Grad student to use KU studies to start anthropology program

A graduate student from the Kyrgyz Republic is leaving Kansas University today in hopes of starting an anthropology curriculum at home for Manas University in Bishkek, the republic’s capital.

Aigerim Diykhanbaeva was sent to Kansas University for a month by the Open Society Institute through its mentoring program, Central Asian Research Initiative.

Arienne Dwyer, mentor for Diykhanbaeva at Kansas University, said the program paired talented students with mentors in the United States.

Diykhanbaeva is a doctoral candidate in Kyrgyz folklore, specifically shamanism in epics and legends, at Aegean University in Izmir, Turkey. Diykhanbaeva also is a lecturer on Kyrgyz folklore at Manas. Anthropology is new to the Kyrgyz Republic, and Diykhanbaeva was interested in bringing a field methodology course to Manas. She hopes to expand the curriculum in the future, she said.
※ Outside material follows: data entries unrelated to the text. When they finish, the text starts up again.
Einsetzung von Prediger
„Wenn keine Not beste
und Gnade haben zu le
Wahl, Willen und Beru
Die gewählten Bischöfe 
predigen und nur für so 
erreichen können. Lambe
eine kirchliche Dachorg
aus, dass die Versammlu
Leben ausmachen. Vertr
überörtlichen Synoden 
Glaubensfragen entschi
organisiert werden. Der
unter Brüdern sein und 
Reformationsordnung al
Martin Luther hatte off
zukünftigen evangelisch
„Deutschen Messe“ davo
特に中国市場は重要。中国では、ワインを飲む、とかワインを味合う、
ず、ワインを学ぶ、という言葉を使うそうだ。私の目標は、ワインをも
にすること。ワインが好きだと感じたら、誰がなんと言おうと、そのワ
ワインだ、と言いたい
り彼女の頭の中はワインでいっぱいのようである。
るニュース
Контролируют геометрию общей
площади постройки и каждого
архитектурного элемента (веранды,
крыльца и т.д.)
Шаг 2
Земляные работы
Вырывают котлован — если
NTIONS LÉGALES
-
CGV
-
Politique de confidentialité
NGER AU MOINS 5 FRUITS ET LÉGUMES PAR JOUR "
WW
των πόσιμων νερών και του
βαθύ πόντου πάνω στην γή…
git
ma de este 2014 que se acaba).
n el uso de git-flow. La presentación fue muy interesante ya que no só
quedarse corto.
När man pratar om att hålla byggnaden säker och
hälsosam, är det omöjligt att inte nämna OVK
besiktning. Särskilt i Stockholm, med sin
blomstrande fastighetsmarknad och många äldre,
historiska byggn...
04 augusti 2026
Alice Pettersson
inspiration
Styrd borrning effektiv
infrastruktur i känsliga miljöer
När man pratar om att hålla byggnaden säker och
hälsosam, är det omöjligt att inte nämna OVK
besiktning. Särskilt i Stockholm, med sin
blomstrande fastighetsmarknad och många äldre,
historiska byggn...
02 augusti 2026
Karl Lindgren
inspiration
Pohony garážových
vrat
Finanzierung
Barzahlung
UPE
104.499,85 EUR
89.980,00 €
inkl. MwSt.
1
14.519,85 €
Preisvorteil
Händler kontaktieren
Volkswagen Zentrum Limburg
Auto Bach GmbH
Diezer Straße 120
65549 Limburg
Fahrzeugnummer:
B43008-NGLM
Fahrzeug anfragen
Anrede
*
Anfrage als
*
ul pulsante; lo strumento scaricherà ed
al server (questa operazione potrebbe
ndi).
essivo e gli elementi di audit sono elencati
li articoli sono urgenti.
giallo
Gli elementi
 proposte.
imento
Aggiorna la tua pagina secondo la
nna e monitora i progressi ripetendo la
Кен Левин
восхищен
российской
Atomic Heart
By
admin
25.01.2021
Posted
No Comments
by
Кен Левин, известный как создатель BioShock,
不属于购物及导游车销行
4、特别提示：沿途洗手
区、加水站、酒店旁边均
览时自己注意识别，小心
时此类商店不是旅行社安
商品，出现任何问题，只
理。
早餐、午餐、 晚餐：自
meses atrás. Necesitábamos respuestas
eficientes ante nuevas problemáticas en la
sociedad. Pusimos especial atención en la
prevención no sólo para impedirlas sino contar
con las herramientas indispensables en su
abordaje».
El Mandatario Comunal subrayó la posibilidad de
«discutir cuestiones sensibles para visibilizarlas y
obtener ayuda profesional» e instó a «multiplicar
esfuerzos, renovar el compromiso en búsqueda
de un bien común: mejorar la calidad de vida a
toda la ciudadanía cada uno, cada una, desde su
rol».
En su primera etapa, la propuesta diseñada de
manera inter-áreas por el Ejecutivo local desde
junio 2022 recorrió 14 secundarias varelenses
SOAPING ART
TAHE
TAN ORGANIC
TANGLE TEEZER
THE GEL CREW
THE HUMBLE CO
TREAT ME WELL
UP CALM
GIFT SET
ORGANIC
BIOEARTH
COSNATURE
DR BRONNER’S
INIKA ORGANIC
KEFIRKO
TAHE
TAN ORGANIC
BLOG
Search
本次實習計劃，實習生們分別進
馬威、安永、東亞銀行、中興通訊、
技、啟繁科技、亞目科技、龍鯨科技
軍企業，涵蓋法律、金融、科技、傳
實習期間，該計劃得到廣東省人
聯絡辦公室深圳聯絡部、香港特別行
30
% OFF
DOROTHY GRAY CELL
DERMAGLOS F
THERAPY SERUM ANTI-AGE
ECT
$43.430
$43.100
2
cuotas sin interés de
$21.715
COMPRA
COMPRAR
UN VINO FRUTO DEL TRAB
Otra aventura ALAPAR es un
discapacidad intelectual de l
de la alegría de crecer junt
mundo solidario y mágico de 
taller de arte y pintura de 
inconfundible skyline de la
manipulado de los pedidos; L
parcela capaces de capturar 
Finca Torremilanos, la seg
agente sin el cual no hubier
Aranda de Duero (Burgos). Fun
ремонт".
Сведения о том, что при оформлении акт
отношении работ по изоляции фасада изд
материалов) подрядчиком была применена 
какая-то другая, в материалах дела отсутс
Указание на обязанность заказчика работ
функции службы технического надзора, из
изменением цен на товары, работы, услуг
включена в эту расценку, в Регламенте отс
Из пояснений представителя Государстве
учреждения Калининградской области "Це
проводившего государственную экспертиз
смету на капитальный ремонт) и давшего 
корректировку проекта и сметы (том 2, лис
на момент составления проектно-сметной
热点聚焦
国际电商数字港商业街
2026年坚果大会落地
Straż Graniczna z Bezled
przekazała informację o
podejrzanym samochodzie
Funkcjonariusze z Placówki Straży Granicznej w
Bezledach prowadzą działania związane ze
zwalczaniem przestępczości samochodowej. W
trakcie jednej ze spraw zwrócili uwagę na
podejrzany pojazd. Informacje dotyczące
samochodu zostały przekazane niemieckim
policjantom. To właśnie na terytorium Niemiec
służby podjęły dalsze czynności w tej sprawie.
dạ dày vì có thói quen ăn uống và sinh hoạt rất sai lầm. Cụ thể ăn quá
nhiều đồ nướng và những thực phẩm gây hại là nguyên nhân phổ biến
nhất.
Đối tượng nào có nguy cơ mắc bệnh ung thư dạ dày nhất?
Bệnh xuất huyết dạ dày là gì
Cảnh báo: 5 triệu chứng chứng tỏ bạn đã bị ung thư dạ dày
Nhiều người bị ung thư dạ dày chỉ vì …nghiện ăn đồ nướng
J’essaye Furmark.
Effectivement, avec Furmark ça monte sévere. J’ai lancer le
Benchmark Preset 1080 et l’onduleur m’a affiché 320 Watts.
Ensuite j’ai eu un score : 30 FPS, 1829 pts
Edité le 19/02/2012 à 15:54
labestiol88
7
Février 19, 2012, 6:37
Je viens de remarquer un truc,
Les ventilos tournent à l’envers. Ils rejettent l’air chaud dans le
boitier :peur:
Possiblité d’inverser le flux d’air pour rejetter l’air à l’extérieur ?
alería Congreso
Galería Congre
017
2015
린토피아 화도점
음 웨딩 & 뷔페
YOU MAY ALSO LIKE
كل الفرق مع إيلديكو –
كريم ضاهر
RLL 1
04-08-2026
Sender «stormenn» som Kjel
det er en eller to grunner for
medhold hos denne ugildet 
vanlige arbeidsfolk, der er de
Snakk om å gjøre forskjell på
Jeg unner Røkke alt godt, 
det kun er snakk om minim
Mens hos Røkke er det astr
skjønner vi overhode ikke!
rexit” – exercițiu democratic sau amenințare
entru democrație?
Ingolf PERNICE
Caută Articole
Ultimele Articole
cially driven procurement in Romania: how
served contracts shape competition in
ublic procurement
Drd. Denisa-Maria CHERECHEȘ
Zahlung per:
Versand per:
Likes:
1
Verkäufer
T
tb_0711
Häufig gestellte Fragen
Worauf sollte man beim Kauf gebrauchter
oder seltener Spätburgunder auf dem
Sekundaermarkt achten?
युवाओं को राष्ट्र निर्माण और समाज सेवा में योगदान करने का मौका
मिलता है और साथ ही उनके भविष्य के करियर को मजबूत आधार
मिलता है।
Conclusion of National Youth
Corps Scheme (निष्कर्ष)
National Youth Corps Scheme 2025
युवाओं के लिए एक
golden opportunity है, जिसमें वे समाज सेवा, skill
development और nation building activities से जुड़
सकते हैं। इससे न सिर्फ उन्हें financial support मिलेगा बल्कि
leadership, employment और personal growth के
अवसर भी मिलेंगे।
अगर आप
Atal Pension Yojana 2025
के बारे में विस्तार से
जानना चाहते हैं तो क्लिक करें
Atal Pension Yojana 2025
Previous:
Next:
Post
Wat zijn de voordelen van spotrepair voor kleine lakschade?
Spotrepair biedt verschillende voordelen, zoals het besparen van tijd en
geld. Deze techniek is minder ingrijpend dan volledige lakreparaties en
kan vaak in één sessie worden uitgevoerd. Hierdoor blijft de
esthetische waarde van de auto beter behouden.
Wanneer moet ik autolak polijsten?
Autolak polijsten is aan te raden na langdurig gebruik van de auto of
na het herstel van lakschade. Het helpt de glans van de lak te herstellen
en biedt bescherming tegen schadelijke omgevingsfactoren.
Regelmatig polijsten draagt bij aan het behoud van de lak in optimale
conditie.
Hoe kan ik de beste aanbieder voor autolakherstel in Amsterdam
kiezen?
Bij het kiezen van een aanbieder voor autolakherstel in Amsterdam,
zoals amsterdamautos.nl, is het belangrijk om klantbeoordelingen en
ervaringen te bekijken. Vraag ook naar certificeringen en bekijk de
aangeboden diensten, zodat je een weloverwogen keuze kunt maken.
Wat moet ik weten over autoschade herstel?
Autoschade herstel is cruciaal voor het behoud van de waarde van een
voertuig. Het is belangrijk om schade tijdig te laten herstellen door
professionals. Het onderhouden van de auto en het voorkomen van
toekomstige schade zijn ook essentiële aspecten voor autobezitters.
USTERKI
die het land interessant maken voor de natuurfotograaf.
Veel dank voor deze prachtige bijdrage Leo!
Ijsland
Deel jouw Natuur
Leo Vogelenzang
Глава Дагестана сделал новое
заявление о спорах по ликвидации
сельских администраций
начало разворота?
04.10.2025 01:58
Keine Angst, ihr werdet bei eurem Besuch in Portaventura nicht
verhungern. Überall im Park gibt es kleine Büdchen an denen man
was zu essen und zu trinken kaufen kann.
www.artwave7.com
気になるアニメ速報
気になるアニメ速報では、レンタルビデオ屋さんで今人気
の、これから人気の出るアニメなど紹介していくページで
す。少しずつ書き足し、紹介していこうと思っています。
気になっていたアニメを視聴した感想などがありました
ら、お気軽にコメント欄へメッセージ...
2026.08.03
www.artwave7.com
During her stay in Lawrence, Diykhanbaeva attended anthropology classes, faculty meetings and worked with Dwyer on field methodology. Dwyer also assisted Diykhanbaeva with fieldwork skills, using technology on campus, and acted as a go-between for introductions to staff and people in Diykhanbaeva’s field of study.

Diykhanbaeva said her experience at Kansas University was fruitful.

“I learned the culture of American people — students’ life on campus, for example. I gained lots of materials, lots of books and monographs,” Diykhanbaeva said.

Paul D’Anieri, director of Russian and East European studies, said Kansas University was looking into starting an exchange program with Manas.

D’Anieri said KU had a faculty exchange program with the Kyrgyz Republic in the mid-1990s, then known as Kyrgyzstan, but it was a three-year funded program and didn’t receive a renewal, so the program was dropped.

Aigerim Diykhanbaeva will return to her country, the Kyrgyz Republic after a monthlong visit to Kansas University to study anthropology and to return with curriculum to the university where she teaches.

If the new program comes through, D’Anieri said he hoped the results would be better this time around.